Al lado de Bergerot está Julien Germain, pastelero también venido de Francia que hizo la tarta de boda para el ex jugador del Real Madrid Karim Benzema, y que se sumó al proyecto con entusiasmo. “También preparamos otras especialidades francesas, como ’rilletes’ de cerdo, ‘boudin blanc’ y platos del día que pueden tanto tomarse en el local como llevarse a casa”. No todo es francés: la madre de Bergerot es de Salamanca y eso hace que la materia prima con la que trabajan venga del pueblo de Fuentes de San Esteban. Un pequeño guiño para un proyecto que transporta a todo aquel que entra a algún rincón más allá de los Pirineos.

Elisabeth G. Iborra, sumiller de carnes. / Elisabeth G. Iborra
Sumiller, sí, ¡pero de carnes!
A Elisabeth G. Iborra (Zaragoza, 1977) se le abrió un mundo nuevo cuando acudió a la parrilla Viejo Patrón de Buenos Aires. “Soy periodista e iba a entrevistar al chef, pero de repente vi en la carta sumiller de carnes y me pregunté ‘¿qué será esto?”. La curiosidad la llevó a descubrir que había una titulación en la Facultad de Veterinaria en la Universidad de Buenos Aires. “Y yo, que siempre había sido muy carnívora, me decidí a cursarla”.
En 2024 comenzó a estudiar razas, alimentación, maduraciones… pero también “la relación del consumo de carne con el sistema límbico del ser humano, porque la inteligencia se desarrolla desde el momento en que se empieza a consumir proteína animal”, explica Iborra.
Una vez completados sus estudios, Iborra se ha convertido en la primera sumiller de carnes ejerciendo en nuestro país, una nueva faceta profesional que estrenó a finales del año pasado. “Preparo catas de carnes distintas, ‘masterclasses’ e incluso estoy escribiendo un libro sobre lo que es ser la primera ‘sumillera’ -tal y cómo ella se autodenomina- de carne”.
Pese a su singularidad, Iborra cree que el futuro pase porque la figura del sumiller de carnes se amplíe: “Necesitamos ser más para concienciar sobre aspectos como, por ejemplo, el maltrato animal, que hace imposible que la carne sea de calidad. Un animal estresado sufre, pero es que, además, su carne no es aprovechable para casi nada”, sentencia.
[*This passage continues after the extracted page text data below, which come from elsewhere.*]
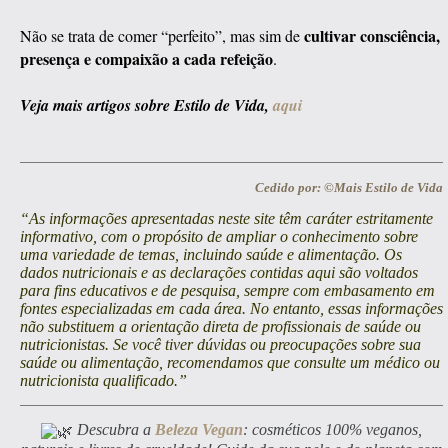
cultivar consciência,
Não se trata de comer “perfeito”, mas sim de
presença e compaixão a cada refeição
.
Veja mais artigos sobre Estilo de Vida,
aqui
Cedido por: ©Mais Estilo de Vida
“As informações apresentadas neste site têm caráter estritamente
informativo, com o propósito de ampliar o conhecimento sobre
uma variedade de temas, incluindo saúde e alimentação. Os
dados nutricionais e as declarações contidas aqui são voltados
para fins educativos e de pesquisa, sempre com embasamento em
fontes especializadas em cada área. No entanto, essas informações
não substituem a orientação direta de profissionais de saúde ou
nutricionistas. Se você tiver dúvidas ou preocupações sobre sua
saúde ou alimentação, recomendamos que consulte um médico ou
nutricionista qualificado.”
Descubra a
Beleza Vegan
: cosméticos 100% veganos,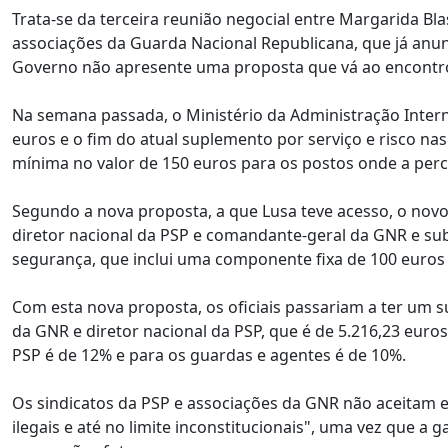
Trata-se da terceira reunião negocial entre Margarida Blas
associações da Guarda Nacional Republicana, que já anu
Governo não apresente uma proposta que vá ao encontro 
Na semana passada, o Ministério da Administração Inter
euros e o fim do atual suplemento por serviço e risco n
mínima no valor de 150 euros para os postos onde a pe
Segundo a nova proposta, a que Lusa teve acesso, o no
diretor nacional da PSP e comandante-geral da GNR e subs
segurança, que inclui uma componente fixa de 100 euros 
Com esta nova proposta, os oficiais passariam a ter u
da GNR e diretor nacional da PSP, que é de 5.216,23 eur
PSP é de 12% e para os guardas e agentes é de 10%.
Os sindicatos da PSP e associações da GNR não aceitam es
ilegais e até no limite inconstitucionais", uma vez que 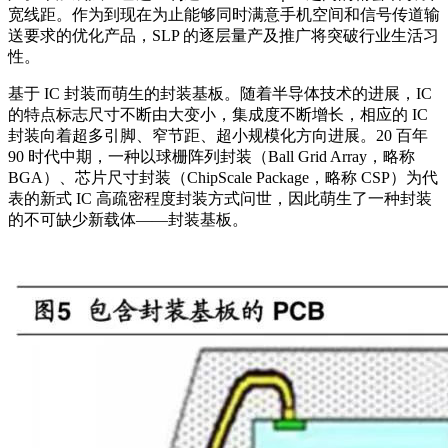
宽线距。作为到现在为止能够同时满意手机空间和信号传道输
送要求的优化产品，SLP 的逐层量产及推广将突破行业生活习
性。
基于 IC 封装而萌生的封装基板。随着半导体技术的进展，IC
的特点标志尺寸不断由大变小，集成度不断增长，相应的 IC
封装向着超多引脚、窄节距、超小规模化方向进展。20 百年
90 时代中期，一种以球栅阵列封装（Ball Grid Array，略称
BGA）、芯片尺寸封装（ChipScale Package，略称 CSP）为代
表的新式 IC 高疏密程度封装方式问世，因此萌生了一种封装
的不可缺少新载体——封装基板。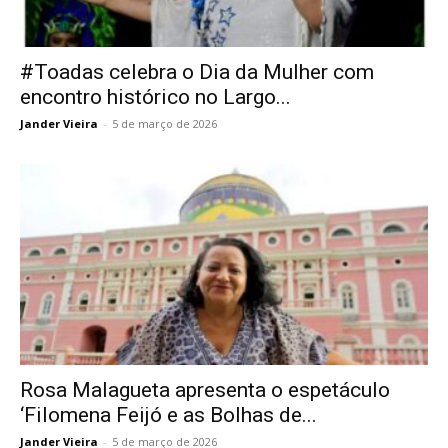
#Toadas celebra o Dia da Mulher com
encontro histórico no Largo...
Jander Vieira
-
5 de março de 2026
Rosa Malagueta apresenta o espetáculo
‘Filomena Feijó e as Bolhas de...
Jander Vieira
-
5 de março de 2026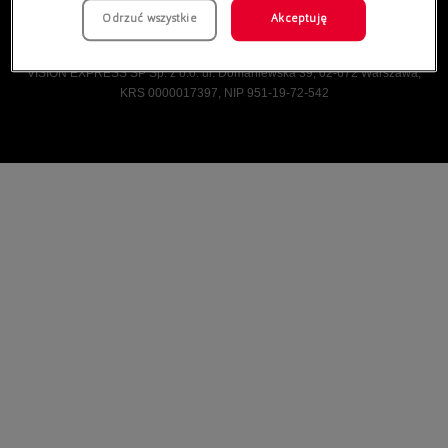
Odrzuć wszystkie
Akceptuję
Vision Express © Wszelkie prawa zastrzeżone.
VISION EXPRESS SP Sp. z o.o. ul. Domaniewska 39, 02-672 Warszawa,
KRS 0000017397, NIP 951-19-72-542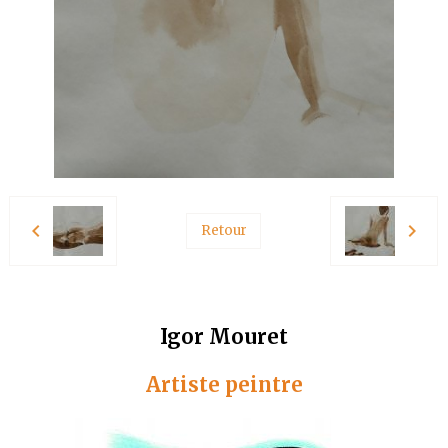
Retour
Igor Mouret
Artiste peintre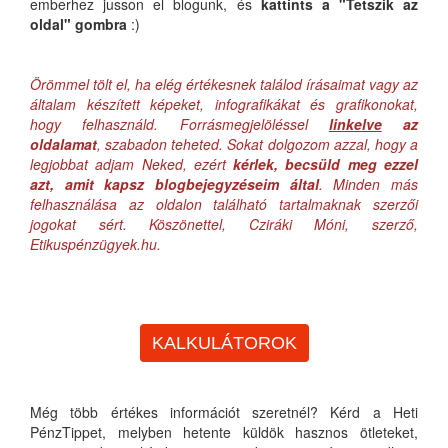
emberhez jusson el blogunk, és
kattints a "Tetszik az
oldal" gombra
:)
Örömmel tölt el, ha elég értékesnek találod írásaimat vagy az
általam készített képeket, infografikákat és grafikonokat,
hogy felhasználd. Forrásmegjelöléssel
linkelve
az
oldalamat
, szabadon teheted. Sokat dolgozom azzal, hogy a
legjobbat adjam Neked, ezért
kérlek, becsüld meg ezzel
azt, amit kapsz blogbejegyzéseim által
. Minden más
felhasználása az oldalon található tartalmaknak szerzői
jogokat sért. Köszönettel, Cziráki Móni, szerző,
Etikuspénzügyek.hu.
KALKULÁTOROK
Még több értékes információt szeretnél? Kérd a Heti
PénzTippet, melyben hetente küldök hasznos ötleteket,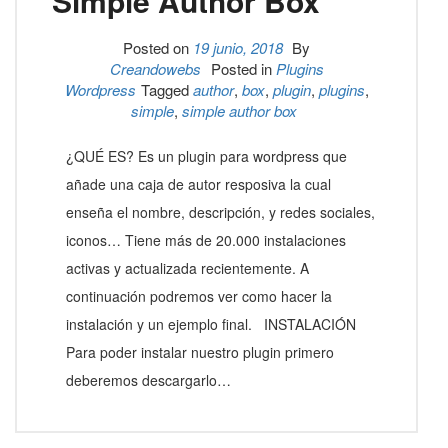
Simple Author Box
Posted on
19 junio, 2018
By
Creandowebs
Posted in
Plugins
Wordpress
Tagged
author
,
box
,
plugin
,
plugins
,
simple
,
simple author box
¿QUÉ ES? Es un plugin para wordpress que
añade una caja de autor resposiva la cual
enseña el nombre, descripción, y redes sociales,
iconos… Tiene más de 20.000 instalaciones
activas y actualizada recientemente. A
continuación podremos ver como hacer la
instalación y un ejemplo final. INSTALACIÓN
Para poder instalar nuestro plugin primero
deberemos descargarlo…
Alberto Campos, afinador de carnes de Central de Carnes Norteños. / Alberto Campos
Afinando, que es gerundio
En los últimos años ha ganado popularidad la maduración de la carne: de técnica hecha por unos pocos a práctica omnipresente no solo ya en restaurantes sino incluso en carnicerías. Lo que resulta más novedoso es la afinación de carne. A ello se dedica Alberto Campos (El Escorial, 1982), de la empresa Central de Carnes Norteños.
“Durante el afinado, controlamos la temperatura, humedad , cobertura de grasa y proliferación de bacterias en la carne, entre otras variables, de modo que cada lomo de vaca tenga las características que precisa cada cliente”, explica Campos. El resultado permite personalizar para cada restaurante las piezas servidas, jugando con una mayor concentración de sabor, restando humedad; o deshidratando menos la carne si lo que se busca es que el nivel de infiltración de grasa sea menor.
El trabajo de estos afinadores se traduce en proyectos como Vacas de Autor, que desarrollan en exclusiva por el momento con el restaurante Essentia (Avda. de Adolfo Suárez, 30. Tarancón, Cuenca). Ahí son los encargados de terminar de perfilar una selección de carnes realizada en origen. Paciencia, observación y “tiempo, que es en definitiva la principal herramienta con la que cuenta un afinador”, remata Campos.